Collected data:
········

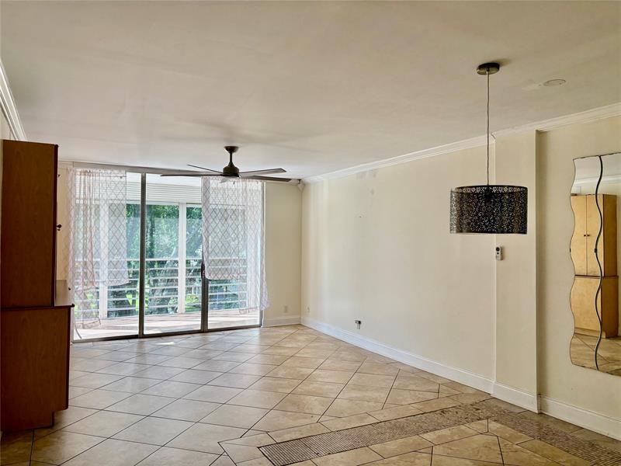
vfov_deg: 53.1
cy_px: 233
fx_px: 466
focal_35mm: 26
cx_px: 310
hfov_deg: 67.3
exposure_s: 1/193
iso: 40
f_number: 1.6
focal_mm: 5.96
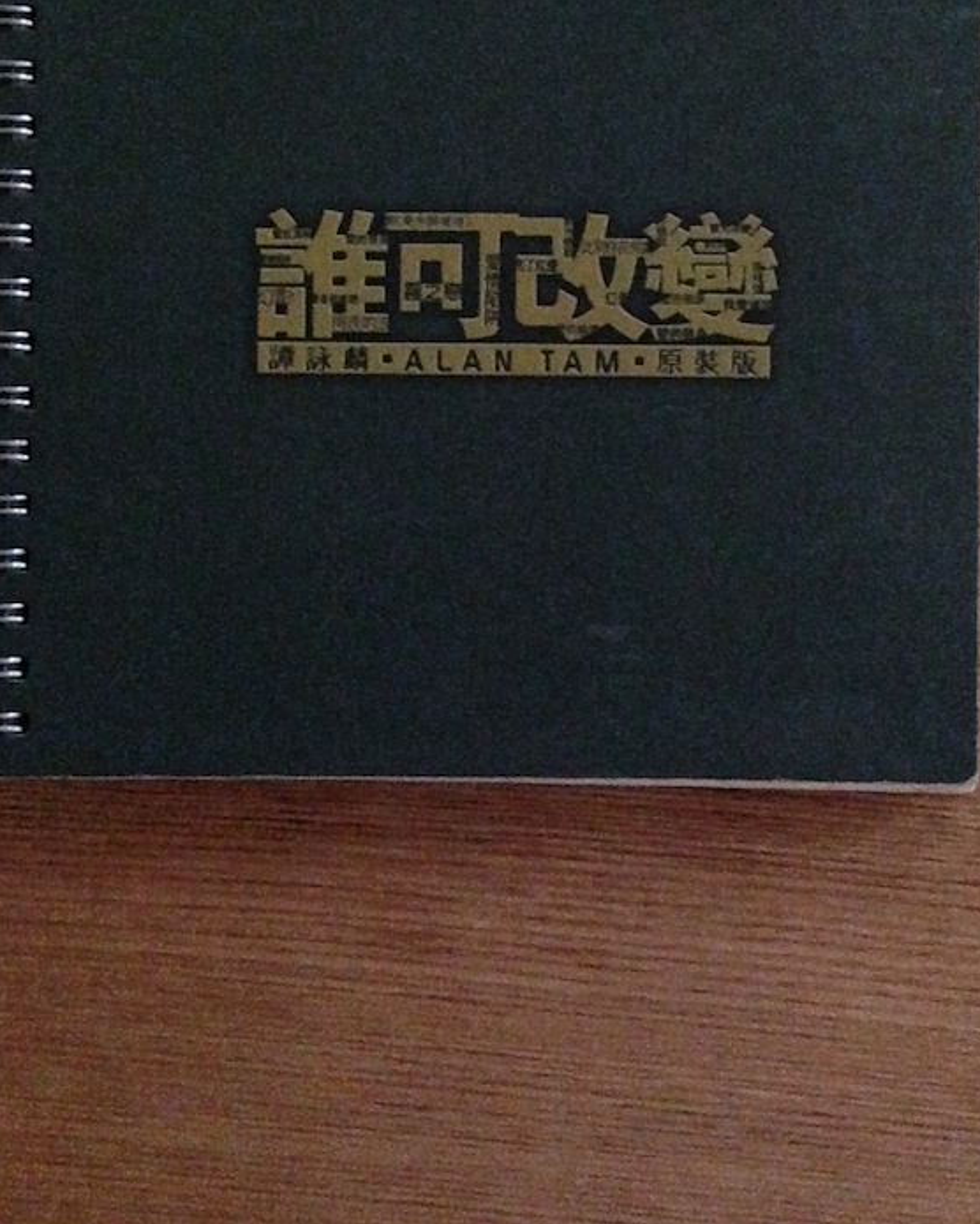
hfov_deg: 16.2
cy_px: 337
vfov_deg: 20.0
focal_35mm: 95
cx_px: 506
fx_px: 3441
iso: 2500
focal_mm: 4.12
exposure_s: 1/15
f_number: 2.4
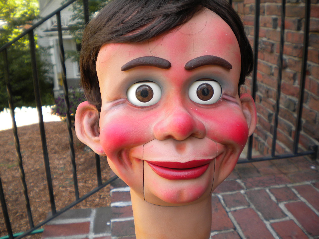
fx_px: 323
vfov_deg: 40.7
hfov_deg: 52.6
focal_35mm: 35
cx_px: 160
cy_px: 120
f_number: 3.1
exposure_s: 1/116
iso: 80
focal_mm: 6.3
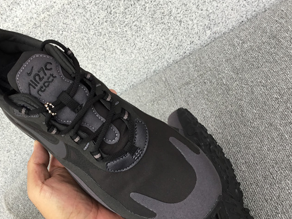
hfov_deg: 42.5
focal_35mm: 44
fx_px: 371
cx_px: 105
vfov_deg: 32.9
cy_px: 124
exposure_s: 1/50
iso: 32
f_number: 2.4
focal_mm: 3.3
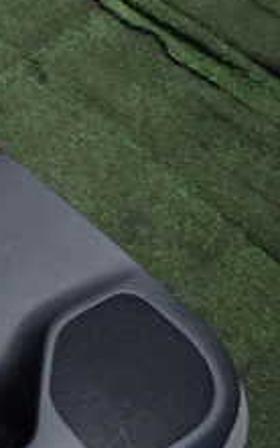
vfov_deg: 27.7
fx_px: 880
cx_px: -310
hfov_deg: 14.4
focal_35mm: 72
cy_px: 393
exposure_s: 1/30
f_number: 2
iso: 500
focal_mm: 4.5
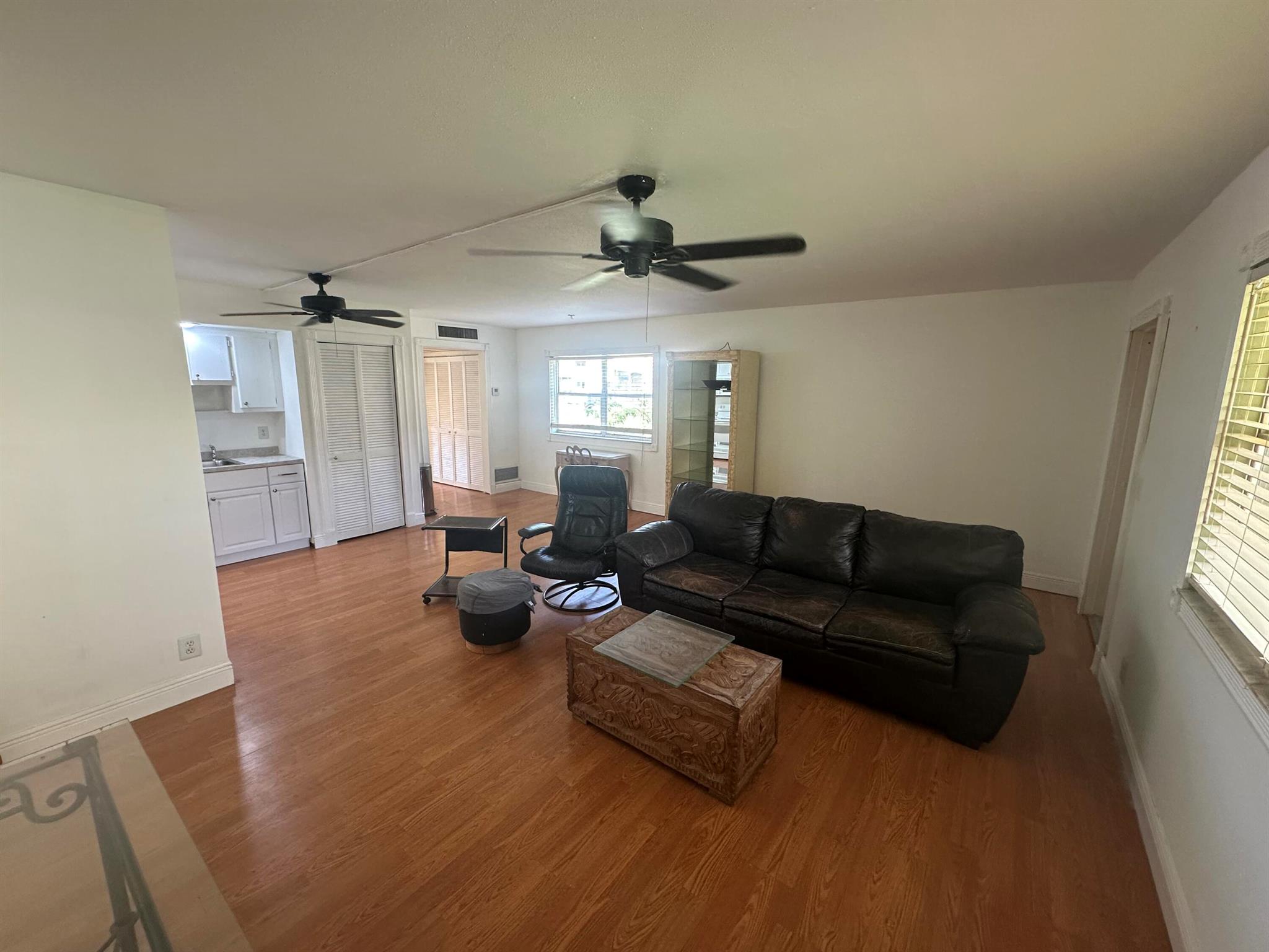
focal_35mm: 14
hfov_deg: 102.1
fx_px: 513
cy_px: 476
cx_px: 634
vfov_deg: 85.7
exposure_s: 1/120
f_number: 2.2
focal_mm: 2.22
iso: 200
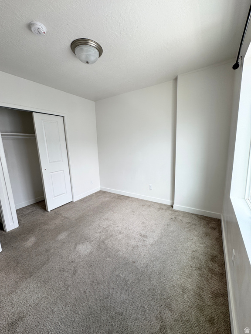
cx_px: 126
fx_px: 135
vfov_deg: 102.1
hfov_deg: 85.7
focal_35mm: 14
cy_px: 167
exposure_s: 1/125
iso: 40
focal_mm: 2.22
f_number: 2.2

········

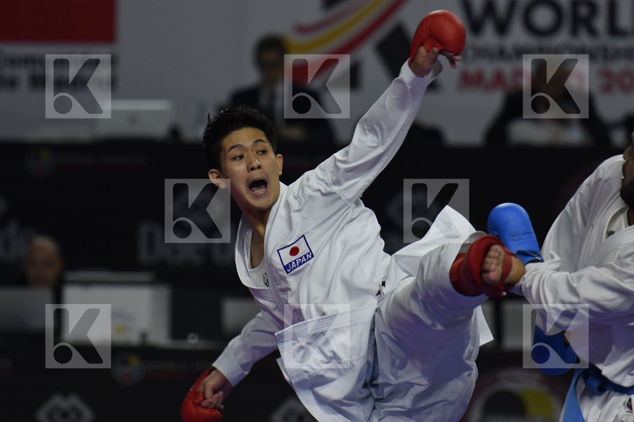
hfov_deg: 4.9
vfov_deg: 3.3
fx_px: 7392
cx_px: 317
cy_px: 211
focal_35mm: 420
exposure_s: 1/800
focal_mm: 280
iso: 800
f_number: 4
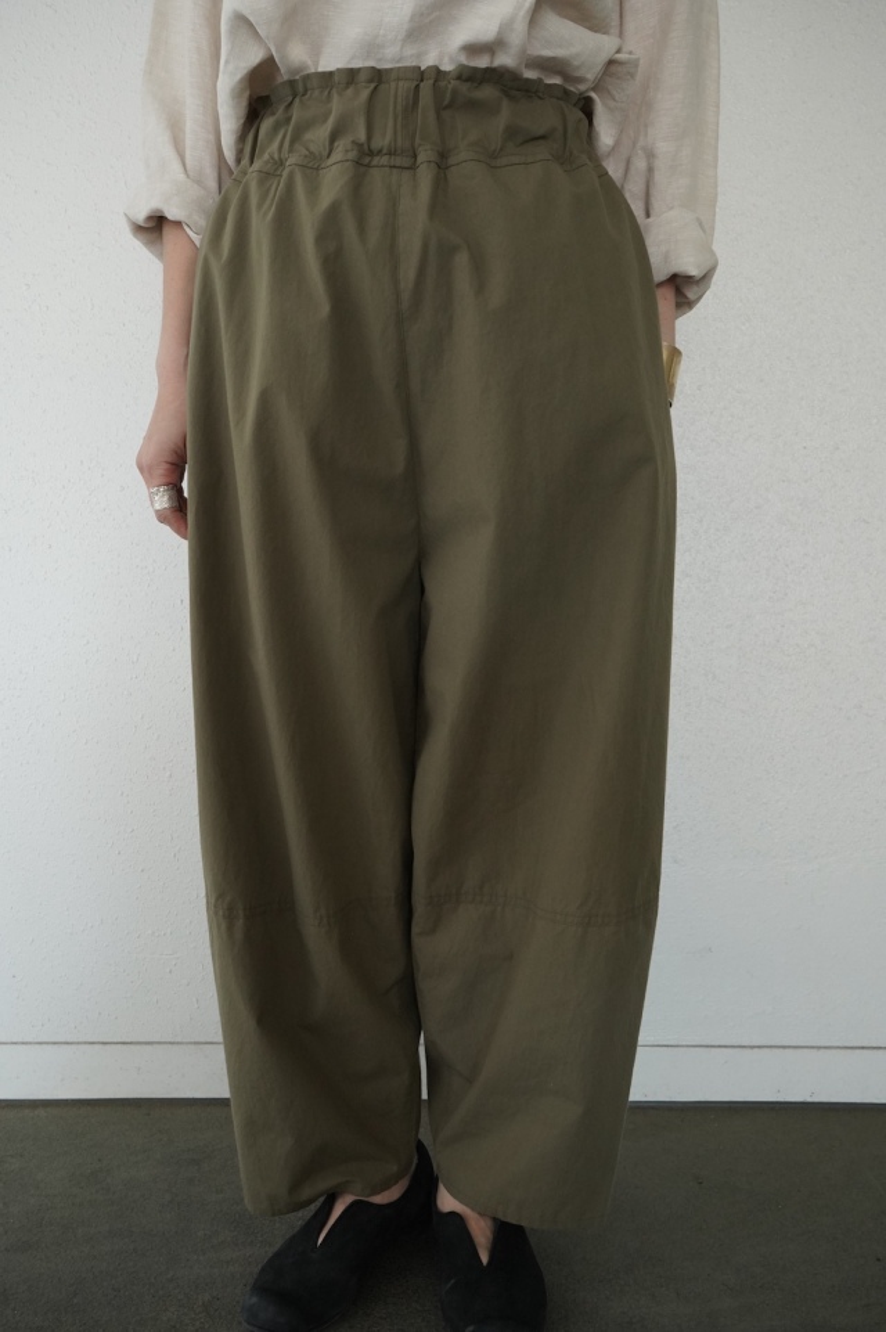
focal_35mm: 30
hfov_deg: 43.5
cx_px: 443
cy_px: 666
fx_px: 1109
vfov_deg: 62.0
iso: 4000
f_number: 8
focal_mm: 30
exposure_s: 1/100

········

Both boundary lines included, write out word for word only the lines above from the one containing "focal_mm: 6.3" to the one containing "exposure_s: 1/120", leaving out any pictures.

Exercise answer
focal_mm: 6.3
hfov_deg: 42.5
focal_35mm: 44
fx_px: 371
cx_px: 105
vfov_deg: 32.9
cy_px: 124
exposure_s: 1/50
iso: 32
f_number: 2.4
focal_mm: 3.3
vfov_deg: 27.7
fx_px: 880
cx_px: -310
hfov_deg: 14.4
focal_35mm: 72
cy_px: 393
exposure_s: 1/30
f_number: 2
iso: 500
focal_mm: 4.5
focal_35mm: 14
hfov_deg: 102.1
fx_px: 513
cy_px: 476
cx_px: 634
vfov_deg: 85.7
exposure_s: 1/120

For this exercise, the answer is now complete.